In the data below, which lines contain "Case"? List them by copying each one.

----

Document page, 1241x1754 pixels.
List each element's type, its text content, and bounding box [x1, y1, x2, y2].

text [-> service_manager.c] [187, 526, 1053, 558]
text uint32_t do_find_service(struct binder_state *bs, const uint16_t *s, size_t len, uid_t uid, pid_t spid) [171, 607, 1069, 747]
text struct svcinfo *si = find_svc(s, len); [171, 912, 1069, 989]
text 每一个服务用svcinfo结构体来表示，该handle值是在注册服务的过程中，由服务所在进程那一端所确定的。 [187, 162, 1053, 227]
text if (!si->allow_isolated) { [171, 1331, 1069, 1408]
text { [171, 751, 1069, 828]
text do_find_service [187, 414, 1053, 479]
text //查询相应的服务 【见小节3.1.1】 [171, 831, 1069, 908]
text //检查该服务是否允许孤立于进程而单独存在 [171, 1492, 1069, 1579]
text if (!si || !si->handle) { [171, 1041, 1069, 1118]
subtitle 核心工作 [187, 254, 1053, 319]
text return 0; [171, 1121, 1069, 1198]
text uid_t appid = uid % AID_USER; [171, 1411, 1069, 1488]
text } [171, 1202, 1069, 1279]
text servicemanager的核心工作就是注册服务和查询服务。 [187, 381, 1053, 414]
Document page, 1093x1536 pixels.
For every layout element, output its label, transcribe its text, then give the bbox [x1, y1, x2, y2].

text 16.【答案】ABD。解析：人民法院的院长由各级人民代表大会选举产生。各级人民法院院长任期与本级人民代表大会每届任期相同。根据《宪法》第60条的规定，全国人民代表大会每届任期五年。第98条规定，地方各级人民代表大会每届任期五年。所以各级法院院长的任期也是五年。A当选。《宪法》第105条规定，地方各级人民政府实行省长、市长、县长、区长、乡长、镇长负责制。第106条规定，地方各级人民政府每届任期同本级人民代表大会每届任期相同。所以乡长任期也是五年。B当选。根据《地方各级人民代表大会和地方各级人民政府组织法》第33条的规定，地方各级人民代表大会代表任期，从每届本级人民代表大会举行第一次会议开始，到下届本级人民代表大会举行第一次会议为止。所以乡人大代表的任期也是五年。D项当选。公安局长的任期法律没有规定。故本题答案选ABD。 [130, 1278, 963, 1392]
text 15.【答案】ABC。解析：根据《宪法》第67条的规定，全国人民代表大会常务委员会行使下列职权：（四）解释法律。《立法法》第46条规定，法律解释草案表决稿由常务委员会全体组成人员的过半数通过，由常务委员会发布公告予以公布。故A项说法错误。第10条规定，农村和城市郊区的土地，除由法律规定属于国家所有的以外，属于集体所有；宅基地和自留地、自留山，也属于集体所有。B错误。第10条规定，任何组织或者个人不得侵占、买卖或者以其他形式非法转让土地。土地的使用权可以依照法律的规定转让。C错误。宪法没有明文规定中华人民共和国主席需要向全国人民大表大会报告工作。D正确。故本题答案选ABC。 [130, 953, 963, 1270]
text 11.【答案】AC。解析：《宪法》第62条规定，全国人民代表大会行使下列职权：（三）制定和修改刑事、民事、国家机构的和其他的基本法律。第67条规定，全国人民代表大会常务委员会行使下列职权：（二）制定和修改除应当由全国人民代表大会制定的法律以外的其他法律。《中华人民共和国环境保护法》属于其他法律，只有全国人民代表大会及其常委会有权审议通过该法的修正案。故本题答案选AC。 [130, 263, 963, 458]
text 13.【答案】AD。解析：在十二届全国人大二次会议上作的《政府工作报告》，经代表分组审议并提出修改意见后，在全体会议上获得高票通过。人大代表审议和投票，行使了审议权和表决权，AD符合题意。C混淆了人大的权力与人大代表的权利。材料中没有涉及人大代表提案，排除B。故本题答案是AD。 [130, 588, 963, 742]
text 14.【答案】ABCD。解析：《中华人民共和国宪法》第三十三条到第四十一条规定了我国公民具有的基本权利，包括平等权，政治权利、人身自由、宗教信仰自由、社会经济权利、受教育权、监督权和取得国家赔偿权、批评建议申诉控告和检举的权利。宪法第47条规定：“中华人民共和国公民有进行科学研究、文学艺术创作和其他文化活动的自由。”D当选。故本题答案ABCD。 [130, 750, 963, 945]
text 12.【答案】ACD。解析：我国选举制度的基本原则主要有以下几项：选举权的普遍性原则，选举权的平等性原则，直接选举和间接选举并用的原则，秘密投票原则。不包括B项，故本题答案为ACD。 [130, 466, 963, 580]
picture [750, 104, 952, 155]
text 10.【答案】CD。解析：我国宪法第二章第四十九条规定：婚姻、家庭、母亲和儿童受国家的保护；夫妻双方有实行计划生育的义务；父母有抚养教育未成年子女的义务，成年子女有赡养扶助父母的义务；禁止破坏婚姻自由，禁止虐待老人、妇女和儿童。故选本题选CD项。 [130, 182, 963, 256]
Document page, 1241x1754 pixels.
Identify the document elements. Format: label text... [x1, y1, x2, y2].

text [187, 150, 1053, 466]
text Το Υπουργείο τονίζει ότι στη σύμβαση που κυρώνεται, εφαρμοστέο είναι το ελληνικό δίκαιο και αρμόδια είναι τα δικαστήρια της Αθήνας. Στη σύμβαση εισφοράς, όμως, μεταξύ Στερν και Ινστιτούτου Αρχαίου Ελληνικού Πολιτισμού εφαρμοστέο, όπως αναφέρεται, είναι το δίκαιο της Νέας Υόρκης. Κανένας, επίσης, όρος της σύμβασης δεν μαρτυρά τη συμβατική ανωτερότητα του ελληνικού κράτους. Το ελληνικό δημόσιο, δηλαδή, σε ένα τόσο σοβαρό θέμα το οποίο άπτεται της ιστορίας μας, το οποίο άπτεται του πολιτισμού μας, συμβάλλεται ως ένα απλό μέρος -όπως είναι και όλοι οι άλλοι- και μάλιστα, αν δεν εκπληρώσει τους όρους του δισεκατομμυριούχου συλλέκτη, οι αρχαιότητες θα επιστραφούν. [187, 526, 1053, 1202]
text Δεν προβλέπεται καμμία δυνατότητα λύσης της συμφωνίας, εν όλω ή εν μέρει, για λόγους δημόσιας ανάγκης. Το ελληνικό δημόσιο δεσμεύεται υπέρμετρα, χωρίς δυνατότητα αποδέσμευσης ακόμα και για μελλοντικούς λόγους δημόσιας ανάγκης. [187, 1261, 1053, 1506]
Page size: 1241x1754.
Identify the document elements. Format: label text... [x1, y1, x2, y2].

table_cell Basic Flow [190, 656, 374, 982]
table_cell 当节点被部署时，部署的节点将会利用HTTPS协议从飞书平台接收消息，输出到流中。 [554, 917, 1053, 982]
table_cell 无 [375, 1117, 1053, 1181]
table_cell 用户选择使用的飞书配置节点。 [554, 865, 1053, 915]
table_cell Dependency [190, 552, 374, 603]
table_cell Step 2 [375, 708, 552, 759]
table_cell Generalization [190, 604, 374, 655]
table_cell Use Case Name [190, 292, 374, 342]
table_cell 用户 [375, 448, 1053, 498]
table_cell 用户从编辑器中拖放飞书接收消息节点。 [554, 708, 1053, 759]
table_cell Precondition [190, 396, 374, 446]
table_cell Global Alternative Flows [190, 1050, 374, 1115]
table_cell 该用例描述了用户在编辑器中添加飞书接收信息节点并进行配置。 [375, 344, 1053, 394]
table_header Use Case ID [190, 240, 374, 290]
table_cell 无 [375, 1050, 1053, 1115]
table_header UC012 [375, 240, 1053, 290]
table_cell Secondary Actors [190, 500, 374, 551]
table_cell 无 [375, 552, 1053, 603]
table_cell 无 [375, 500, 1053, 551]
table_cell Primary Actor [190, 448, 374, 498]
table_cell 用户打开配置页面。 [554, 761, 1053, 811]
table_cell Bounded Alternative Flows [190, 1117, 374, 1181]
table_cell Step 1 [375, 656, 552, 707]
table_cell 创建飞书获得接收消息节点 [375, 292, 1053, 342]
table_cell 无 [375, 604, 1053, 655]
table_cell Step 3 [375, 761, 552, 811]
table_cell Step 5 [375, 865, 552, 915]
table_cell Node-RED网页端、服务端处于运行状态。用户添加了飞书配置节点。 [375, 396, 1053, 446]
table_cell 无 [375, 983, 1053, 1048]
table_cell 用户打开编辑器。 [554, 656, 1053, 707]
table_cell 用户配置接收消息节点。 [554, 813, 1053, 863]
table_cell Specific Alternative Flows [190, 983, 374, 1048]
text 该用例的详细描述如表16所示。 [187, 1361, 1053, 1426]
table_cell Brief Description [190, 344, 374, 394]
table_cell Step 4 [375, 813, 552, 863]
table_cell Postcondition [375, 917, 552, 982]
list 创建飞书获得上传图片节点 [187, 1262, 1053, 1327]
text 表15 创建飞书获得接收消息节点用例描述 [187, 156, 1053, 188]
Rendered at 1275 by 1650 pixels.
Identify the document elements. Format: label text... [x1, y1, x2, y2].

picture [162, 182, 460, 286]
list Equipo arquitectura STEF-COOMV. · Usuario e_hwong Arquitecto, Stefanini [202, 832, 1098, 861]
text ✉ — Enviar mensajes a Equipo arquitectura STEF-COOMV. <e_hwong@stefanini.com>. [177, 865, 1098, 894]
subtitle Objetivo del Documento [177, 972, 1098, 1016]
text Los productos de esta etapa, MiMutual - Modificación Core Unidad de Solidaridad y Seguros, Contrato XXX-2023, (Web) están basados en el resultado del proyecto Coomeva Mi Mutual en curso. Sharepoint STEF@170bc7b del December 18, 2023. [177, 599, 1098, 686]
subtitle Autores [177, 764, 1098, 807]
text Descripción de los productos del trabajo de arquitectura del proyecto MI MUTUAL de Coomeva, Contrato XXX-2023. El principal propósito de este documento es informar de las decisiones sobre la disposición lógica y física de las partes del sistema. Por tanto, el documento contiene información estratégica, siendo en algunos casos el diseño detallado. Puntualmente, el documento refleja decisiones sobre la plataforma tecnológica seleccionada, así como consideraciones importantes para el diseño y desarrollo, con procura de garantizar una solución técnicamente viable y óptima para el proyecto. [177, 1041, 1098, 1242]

----

__Exercise output__
table_cell Use Case Name [190, 292, 374, 342]
table_header Use Case ID [190, 240, 374, 290]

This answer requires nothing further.